Tscheljabinsk - Ort der Angst, Ort der Hoffnung.

"Weil Kinder, die im Gefängnis geboren wurden, ein Zuhause brauchen", lautet die knappe und dennoch alles aussagende Antwort der Mitarbeiter in der "Sibirienhilfe", weshalb sie sich für das Vereinsprojekt "Mutter-Kind-Heim Tscheljabinsk" engagieren. Für Mitmenschen in der zivilisierten Welt mag sich die Notwendigkeit einer derartigen Initiative nicht erschließen, solange sie nur das ihnen bekannte Umfeld im Blickwinkel haben. Dort ist durch Menschenrechtserklärungen die Frage nach dem Schutz des Lebens eindeutig beantwortet. Dass insbesondere Kinder einen Anspruch auf gleichberechtigtes Aufwachsen haben, besagt nicht nur die UN-Kinderrechtskonvention, die "jedem Kind der Welt Schutz, Förderung und Beteiligung garantiert".

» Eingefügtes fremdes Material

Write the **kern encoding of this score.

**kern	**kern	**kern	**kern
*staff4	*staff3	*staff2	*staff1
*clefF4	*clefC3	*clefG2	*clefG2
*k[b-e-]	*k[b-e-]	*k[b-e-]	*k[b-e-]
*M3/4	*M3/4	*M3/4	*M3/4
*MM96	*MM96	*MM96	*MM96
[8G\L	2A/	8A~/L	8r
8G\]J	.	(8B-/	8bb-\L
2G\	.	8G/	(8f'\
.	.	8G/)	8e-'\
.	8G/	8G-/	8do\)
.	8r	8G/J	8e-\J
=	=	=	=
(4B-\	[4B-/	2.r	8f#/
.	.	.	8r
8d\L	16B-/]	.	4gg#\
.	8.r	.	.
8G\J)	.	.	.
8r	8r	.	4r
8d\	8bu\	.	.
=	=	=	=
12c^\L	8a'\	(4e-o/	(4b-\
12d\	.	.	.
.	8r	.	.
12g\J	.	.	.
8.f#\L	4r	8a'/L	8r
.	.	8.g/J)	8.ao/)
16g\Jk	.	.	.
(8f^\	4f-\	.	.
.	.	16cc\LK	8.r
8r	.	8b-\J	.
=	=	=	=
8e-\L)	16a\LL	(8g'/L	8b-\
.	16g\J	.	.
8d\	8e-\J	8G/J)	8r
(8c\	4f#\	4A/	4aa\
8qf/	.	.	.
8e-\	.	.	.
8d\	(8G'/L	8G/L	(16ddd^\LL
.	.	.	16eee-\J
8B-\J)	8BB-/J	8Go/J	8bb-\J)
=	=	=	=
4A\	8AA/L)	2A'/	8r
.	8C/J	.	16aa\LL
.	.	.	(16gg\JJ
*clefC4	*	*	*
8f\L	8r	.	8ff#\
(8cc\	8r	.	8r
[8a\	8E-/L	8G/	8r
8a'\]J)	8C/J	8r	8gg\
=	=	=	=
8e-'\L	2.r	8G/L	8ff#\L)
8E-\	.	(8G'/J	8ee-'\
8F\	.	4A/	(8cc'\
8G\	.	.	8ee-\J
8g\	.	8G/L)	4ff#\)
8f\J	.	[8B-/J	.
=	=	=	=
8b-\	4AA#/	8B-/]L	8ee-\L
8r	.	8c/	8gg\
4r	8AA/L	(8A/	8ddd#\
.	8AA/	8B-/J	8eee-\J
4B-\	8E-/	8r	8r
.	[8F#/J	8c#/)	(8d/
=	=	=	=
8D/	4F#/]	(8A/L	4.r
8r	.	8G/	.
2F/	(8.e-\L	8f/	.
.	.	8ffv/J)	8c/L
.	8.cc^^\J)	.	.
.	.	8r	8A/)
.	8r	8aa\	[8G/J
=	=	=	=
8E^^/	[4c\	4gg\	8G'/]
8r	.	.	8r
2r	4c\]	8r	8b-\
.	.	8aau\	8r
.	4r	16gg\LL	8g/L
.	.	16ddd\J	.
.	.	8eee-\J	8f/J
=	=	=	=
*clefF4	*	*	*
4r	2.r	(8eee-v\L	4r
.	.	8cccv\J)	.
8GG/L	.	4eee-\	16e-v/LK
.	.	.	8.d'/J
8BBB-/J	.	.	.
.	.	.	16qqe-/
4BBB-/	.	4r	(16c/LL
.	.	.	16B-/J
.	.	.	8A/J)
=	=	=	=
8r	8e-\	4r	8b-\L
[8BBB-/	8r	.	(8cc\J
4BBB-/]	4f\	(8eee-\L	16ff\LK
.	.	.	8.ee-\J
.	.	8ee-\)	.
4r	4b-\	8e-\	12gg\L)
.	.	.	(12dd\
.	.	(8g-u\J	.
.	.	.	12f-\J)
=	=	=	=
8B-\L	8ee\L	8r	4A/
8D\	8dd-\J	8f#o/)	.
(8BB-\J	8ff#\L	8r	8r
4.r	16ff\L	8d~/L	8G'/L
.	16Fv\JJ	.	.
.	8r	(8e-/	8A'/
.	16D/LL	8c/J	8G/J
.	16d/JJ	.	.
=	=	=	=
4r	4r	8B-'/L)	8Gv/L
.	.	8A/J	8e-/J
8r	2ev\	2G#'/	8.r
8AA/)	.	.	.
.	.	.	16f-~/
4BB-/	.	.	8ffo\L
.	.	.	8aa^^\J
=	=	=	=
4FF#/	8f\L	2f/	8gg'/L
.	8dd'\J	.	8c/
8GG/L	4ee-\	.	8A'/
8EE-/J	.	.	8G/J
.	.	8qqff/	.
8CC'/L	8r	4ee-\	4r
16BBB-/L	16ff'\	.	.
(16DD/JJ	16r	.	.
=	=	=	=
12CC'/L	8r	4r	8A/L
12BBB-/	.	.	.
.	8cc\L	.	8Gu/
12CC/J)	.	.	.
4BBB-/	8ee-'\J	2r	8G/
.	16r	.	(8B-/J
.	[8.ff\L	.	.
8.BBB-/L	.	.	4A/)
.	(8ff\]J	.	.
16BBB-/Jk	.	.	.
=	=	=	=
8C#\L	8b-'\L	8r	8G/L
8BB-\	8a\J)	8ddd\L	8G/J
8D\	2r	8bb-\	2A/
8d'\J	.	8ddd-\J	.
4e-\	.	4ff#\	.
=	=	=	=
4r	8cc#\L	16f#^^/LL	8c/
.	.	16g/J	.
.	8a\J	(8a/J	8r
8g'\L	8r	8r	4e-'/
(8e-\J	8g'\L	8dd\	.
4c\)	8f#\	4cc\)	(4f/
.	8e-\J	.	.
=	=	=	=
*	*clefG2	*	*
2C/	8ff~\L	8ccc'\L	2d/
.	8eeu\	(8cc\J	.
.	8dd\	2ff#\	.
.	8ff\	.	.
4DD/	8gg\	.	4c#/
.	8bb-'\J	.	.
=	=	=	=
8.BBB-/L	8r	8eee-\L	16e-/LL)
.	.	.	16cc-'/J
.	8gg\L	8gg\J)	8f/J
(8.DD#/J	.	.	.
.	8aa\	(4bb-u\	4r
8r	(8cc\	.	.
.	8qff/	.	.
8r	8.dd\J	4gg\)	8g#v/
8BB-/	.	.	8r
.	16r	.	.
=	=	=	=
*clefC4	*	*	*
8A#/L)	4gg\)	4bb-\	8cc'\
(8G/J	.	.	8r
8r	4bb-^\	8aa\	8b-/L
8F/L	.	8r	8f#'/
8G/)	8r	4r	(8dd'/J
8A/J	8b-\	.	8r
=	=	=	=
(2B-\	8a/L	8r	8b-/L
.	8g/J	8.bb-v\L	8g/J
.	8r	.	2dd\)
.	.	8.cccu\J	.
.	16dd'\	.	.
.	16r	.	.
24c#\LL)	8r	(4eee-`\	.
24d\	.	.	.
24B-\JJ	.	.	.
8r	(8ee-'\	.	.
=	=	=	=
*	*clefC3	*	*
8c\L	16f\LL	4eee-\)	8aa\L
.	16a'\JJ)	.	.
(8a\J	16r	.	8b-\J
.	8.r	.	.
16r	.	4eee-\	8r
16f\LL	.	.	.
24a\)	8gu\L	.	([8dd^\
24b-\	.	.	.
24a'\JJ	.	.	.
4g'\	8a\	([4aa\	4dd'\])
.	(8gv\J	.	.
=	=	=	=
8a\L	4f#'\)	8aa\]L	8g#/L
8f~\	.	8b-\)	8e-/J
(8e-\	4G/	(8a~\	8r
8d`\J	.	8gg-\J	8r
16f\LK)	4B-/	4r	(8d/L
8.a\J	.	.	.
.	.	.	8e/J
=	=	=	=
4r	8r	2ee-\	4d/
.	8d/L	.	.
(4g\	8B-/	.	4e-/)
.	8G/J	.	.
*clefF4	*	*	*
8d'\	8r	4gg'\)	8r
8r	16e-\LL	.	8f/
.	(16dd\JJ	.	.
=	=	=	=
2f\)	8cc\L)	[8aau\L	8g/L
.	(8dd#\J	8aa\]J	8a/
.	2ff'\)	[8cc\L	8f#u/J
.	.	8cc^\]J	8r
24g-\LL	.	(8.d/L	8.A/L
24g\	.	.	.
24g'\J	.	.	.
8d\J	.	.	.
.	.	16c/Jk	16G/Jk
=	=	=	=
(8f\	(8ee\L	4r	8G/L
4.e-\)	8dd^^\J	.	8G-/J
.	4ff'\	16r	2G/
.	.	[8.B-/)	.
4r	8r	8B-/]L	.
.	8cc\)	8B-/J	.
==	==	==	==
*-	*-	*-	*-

150 Säuglinge und Kleinkinder, schuldlos hinter Gittern 

Wie ein Hohn klingt da die Tatsache, dass im Frauengefängnis der sibirischen Millionenstadt Tscheljabinsk bis zu 150 Kleinkinder und Säuglinge leben. Wenn aus Armut und Verzweiflung in einem Umfeld, in dem der am Besten überlebt, der sich dem System der Korruption anschließt und in dem Morde zum Alltag gehören, Hoffnungslosigkeit erwächst, dann stehen die in der Verantwortung, die infolge ihrer politischen Mandate die Macht haben, die Missstände zu bekämpfen. Sind jedoch Mandatsträger selbst in die Korruption verstrickt, dann bleiben am anderen Ende der Gesellschaft unsäglich gequälte Seelen auf der Strecke.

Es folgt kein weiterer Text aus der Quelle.